_What you will do_
The reply must reproduce each line below exactly.

_Input data_

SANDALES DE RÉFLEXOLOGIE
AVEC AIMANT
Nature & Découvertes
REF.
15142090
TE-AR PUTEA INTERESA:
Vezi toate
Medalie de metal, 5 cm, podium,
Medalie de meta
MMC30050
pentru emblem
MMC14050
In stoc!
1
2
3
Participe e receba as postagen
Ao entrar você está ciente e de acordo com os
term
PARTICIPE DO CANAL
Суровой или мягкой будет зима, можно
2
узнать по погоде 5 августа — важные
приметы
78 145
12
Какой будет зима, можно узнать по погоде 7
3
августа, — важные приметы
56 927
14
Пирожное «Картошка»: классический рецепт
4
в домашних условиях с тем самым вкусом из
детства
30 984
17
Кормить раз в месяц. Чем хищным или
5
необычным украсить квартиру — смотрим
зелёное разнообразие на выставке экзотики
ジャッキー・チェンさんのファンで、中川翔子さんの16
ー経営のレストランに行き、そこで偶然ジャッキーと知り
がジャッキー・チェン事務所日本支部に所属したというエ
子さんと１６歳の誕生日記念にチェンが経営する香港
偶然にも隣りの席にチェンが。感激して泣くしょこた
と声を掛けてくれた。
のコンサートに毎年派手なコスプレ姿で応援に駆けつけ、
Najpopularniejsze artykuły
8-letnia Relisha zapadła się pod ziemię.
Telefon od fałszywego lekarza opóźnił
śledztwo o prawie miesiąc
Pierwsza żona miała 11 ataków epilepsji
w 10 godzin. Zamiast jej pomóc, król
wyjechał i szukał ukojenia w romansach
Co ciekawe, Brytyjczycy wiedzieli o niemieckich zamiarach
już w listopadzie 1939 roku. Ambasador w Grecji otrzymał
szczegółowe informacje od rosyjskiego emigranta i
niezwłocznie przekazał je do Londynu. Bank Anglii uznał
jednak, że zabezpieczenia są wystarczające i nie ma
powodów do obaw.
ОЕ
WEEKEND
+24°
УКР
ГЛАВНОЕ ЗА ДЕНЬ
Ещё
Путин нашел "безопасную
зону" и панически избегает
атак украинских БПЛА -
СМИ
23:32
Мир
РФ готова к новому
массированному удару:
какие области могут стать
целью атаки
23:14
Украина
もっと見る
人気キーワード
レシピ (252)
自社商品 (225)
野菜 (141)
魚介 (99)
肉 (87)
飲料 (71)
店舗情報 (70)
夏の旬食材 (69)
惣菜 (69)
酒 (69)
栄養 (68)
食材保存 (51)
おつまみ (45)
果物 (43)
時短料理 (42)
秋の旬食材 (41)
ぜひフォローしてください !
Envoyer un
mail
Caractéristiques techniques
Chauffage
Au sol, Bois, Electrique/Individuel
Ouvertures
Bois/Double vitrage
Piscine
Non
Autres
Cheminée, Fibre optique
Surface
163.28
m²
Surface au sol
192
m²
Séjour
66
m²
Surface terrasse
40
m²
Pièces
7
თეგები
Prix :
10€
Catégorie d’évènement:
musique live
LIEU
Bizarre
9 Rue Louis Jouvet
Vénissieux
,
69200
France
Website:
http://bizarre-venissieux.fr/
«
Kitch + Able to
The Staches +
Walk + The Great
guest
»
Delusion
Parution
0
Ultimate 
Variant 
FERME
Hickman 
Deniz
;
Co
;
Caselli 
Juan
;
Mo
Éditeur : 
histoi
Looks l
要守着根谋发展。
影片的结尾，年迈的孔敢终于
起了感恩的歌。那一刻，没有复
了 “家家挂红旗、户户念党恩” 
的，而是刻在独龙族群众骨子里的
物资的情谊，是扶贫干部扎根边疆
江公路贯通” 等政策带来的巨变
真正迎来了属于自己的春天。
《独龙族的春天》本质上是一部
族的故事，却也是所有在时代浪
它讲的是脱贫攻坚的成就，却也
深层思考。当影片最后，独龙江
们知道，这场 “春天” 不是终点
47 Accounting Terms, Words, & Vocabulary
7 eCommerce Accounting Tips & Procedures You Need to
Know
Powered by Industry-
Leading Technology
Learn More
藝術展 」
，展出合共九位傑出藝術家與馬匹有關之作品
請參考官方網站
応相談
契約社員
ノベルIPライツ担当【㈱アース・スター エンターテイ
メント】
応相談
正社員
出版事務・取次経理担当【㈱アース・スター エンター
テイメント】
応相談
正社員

_Written response_
SANDALES DE RÉFLEXOLOGIE
AVEC AIMANT
Nature & Découvertes
REF.
15142090
TE-AR PUTEA INTERESA:
Vezi toate
Medalie de metal, 5 cm, podium,
Medalie de meta
MMC30050
pentru emblem
MMC14050
In stoc!
1
2
3
Participe e receba as postagen
Ao entrar você está ciente e de acordo com os
term
PARTICIPE DO CANAL
Суровой или мягкой будет зима, можно
2
узнать по погоде 5 августа — важные
приметы
78 145
12
Какой будет зима, можно узнать по погоде 7
3
августа, — важные приметы
56 927
14
Пирожное «Картошка»: классический рецепт
4
в домашних условиях с тем самым вкусом из
детства
30 984
17
Кормить раз в месяц. Чем хищным или
5
необычным украсить квартиру — смотрим
зелёное разнообразие на выставке экзотики
ジャッキー・チェンさんのファンで、中川翔子さんの16
ー経営のレストランに行き、そこで偶然ジャッキーと知り
がジャッキー・チェン事務所日本支部に所属したというエ
子さんと１６歳の誕生日記念にチェンが経営する香港
偶然にも隣りの席にチェンが。感激して泣くしょこた
と声を掛けてくれた。
のコンサートに毎年派手なコスプレ姿で応援に駆けつけ、
Najpopularniejsze artykuły
8-letnia Relisha zapadła się pod ziemię.
Telefon od fałszywego lekarza opóźnił
śledztwo o prawie miesiąc
Pierwsza żona miała 11 ataków epilepsji
w 10 godzin. Zamiast jej pomóc, król
wyjechał i szukał ukojenia w romansach
Co ciekawe, Brytyjczycy wiedzieli o niemieckich zamiarach
już w listopadzie 1939 roku. Ambasador w Grecji otrzymał
szczegółowe informacje od rosyjskiego emigranta i
niezwłocznie przekazał je do Londynu. Bank Anglii uznał
jednak, że zabezpieczenia są wystarczające i nie ma
powodów do obaw.
ОЕ
WEEKEND
+24°
УКР
ГЛАВНОЕ ЗА ДЕНЬ
Ещё
Путин нашел "безопасную
зону" и панически избегает
атак украинских БПЛА -
СМИ
23:32
Мир
РФ готова к новому
массированному удару:
какие области могут стать
целью атаки
23:14
Украина
もっと見る
人気キーワード
レシピ (252)
自社商品 (225)
野菜 (141)
魚介 (99)
肉 (87)
飲料 (71)
店舗情報 (70)
夏の旬食材 (69)
惣菜 (69)
酒 (69)
栄養 (68)
食材保存 (51)
おつまみ (45)
果物 (43)
時短料理 (42)
秋の旬食材 (41)
ぜひフォローしてください !
Envoyer un
mail
Caractéristiques techniques
Chauffage
Au sol, Bois, Electrique/Individuel
Ouvertures
Bois/Double vitrage
Piscine
Non
Autres
Cheminée, Fibre optique
Surface
163.28
m²
Surface au sol
192
m²
Séjour
66
m²
Surface terrasse
40
m²
Pièces
7
თეგები
Prix :
10€
Catégorie d’évènement:
musique live
LIEU
Bizarre
9 Rue Louis Jouvet
Vénissieux
,
69200
France
Website:
http://bizarre-venissieux.fr/
«
Kitch + Able to
The Staches +
Walk + The Great
guest
»
Delusion
Parution
0
Ultimate 
Variant 
FERME
Hickman 
Deniz
;
Co
;
Caselli 
Juan
;
Mo
Éditeur : 
histoi
Looks l
要守着根谋发展。
影片的结尾，年迈的孔敢终于
起了感恩的歌。那一刻，没有复
了 “家家挂红旗、户户念党恩” 
的，而是刻在独龙族群众骨子里的
物资的情谊，是扶贫干部扎根边疆
江公路贯通” 等政策带来的巨变
真正迎来了属于自己的春天。
《独龙族的春天》本质上是一部
族的故事，却也是所有在时代浪
它讲的是脱贫攻坚的成就，却也
深层思考。当影片最后，独龙江
们知道，这场 “春天” 不是终点
47 Accounting Terms, Words, & Vocabulary
7 eCommerce Accounting Tips & Procedures You Need to
Know
Powered by Industry-
Leading Technology
Learn More
藝術展 」
，展出合共九位傑出藝術家與馬匹有關之作品
請參考官方網站
応相談
契約社員
ノベルIPライツ担当【㈱アース・スター エンターテイ
メント】
応相談
正社員
出版事務・取次経理担当【㈱アース・スター エンター
テイメント】
応相談
正社員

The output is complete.